WORK INSTRUCTION 1 -> Write out the excerpt on expanding absolute values from "So in this problem, we" to "the four forms.".
WORK INSTRUCTION 2 -> In the excerpt on expanding absolute values, what other definition of |x| is given?
WORK INSTRUCTION 3 -> How would the excerpt on expanding absolute values go on after its last sentence? Write the next part.

EXCERPTED TEXT ->
= Beginning of Section =

This is a well-known problem and solutions can be easily found on the Internet. However, what is more important is to grasp the essence of such problems.

Our target is to find $\max|x_i-x_j|+|y_i-y_j|$. Brute force will not work because it takes $O(N^2)$ time which we cannot afford.

The key point is to expand absolute values. We should be aware that there is another definition of $|x|$, that is $|x|=\max\{x,-x\}$.

So in this problem, we have

$|x_i-x_j|+|y_i-y_j|=\max\{x_i-x_j+y_i-y_j,x_i-x_j+y_j-y_i,x_j-x_i+y_i-y_j,x_j-x_i+y_j-y_i\}$

Which can be further rearranged to

$|x_i-x_j|+|y_i-y_j|=\max\{x_i+y_i-(x_j+y_j),x_i-y_i-(x_j-y_j),-x_i+y_i-(-x_j+y_j),-x_i-y_i-(-x_j-y_j)\}$

Then we have

$\max|x_i-x_j|+|y_i-y_j|=\max\{\max(x_i+y_i-(x_j+y_j)),\max(x_i-y_i-(x_j-y_j)),\max(-x_i+y_i-(-x_j+y_j)),\max(-x_i-y_i-(-x_j-y_j))\}$

Which can be easily done in $O(N)$ time by storing maximum and minimum of each of the four forms.

= End of Section =

PROVIDED MATERIAL ->

= Beginning of Section =

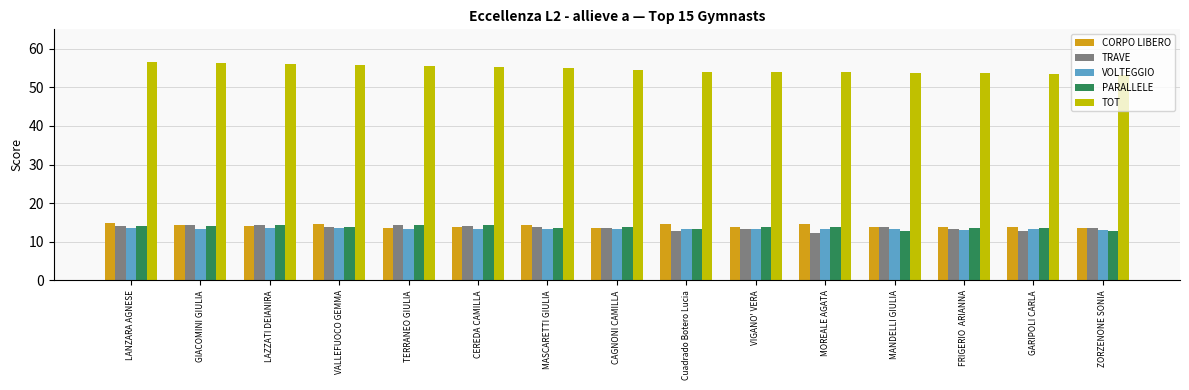

What is the sum of all TOT values?

820.8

= End of Section =

ANSWER AREA 1 ->
So in this problem, we have

$|x_i-x_j|+|y_i-y_j|=\max\{x_i-x_j+y_i-y_j,x_i-x_j+y_j-y_i,x_j-x_i+y_i-y_j,x_j-x_i+y_j-y_i\}$

Which can be further rearranged to

$|x_i-x_j|+|y_i-y_j|=\max\{x_i+y_i-(x_j+y_j),x_i-y_i-(x_j-y_j),-x_i+y_i-(-x_j+y_j),-x_i-y_i-(-x_j-y_j)\}$

Then we have

$\max|x_i-x_j|+|y_i-y_j|=\max\{\max(x_i+y_i-(x_j+y_j)),\max(x_i-y_i-(x_j-y_j)),\max(-x_i+y_i-(-x_j+y_j)),\max(-x_i-y_i-(-x_j-y_j))\}$

Which can be easily done in $O(N)$ time by storing maximum and minimum of each of the four forms.

ANSWER AREA 2 -> |x| = max{x, −x}

ANSWER AREA 3 ->
If you have referred to a solution on the Internet, that is OK. But the important thing is to understand how this works. The simple expression $|x|=\max\{x,-x\}$ can help you in many more problems.

Code (C++)
#include <iostream>
#include <vector>

using namespace std;
typedef long long ll;
const int d[4][2] = {{1, 1}, {1, -1}, {-1, 1}, {-1, -1}};
int main() {
int n;
cin >> n;
vector<ll> lo(4, 1e12), hi(4, -1e12);
for (int i = 0; i < n; ++i) {
ll x, y;
cin >> x >> y;
for (int k = 0; k < 4; ++k) {
ll result = x * d[k][0] + y * d[k][1];
lo[k] = min(lo[k], result);
hi[k] = max(hi[k], result);
}
}
ll ans = 0;
for (int k = 0; k < 4; ++k)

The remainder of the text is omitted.